--- Information given Enclosed Below ---

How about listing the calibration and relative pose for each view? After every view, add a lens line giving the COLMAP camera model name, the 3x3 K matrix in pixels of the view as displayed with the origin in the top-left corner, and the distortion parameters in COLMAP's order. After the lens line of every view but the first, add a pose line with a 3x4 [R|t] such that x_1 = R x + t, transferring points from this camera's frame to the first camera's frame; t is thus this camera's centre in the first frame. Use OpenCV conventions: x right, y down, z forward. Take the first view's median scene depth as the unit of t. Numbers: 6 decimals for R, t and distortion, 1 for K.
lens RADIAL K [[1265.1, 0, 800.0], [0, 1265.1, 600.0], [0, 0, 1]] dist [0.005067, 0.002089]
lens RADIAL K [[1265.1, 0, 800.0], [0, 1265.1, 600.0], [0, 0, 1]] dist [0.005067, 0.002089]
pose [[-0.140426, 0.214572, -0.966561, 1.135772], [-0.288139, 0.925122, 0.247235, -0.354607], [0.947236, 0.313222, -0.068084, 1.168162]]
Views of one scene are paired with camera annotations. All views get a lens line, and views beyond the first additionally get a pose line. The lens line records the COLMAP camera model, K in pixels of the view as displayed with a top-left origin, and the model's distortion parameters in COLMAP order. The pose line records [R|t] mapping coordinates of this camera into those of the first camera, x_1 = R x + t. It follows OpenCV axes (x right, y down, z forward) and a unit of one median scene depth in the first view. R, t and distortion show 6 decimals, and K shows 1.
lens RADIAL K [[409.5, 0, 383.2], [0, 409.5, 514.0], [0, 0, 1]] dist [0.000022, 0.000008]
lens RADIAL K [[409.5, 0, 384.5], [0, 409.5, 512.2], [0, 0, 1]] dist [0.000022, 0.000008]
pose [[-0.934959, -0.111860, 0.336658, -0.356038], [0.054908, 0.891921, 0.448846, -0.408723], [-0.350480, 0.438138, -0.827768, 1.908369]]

--- End of Enclosed Information given ---

Reproduce word for word every line from the first one up to and including the line that contains "0.313222, -0.068084, 1.168162]]".

# [Response area]
How about listing the calibration and relative pose for each view? After every view, add a lens line giving the COLMAP camera model name, the 3x3 K matrix in pixels of the view as displayed with the origin in the top-left corner, and the distortion parameters in COLMAP's order. After the lens line of every view but the first, add a pose line with a 3x4 [R|t] such that x_1 = R x + t, transferring points from this camera's frame to the first camera's frame; t is thus this camera's centre in the first frame. Use OpenCV conventions: x right, y down, z forward. Take the first view's median scene depth as the unit of t. Numbers: 6 decimals for R, t and distortion, 1 for K.
lens RADIAL K [[1265.1, 0, 800.0], [0, 1265.1, 600.0], [0, 0, 1]] dist [0.005067, 0.002089]
lens RADIAL K [[1265.1, 0, 800.0], [0, 1265.1, 600.0], [0, 0, 1]] dist [0.005067, 0.002089]
pose [[-0.140426, 0.214572, -0.966561, 1.135772], [-0.288139, 0.925122, 0.247235, -0.354607], [0.947236, 0.313222, -0.068084, 1.168162]]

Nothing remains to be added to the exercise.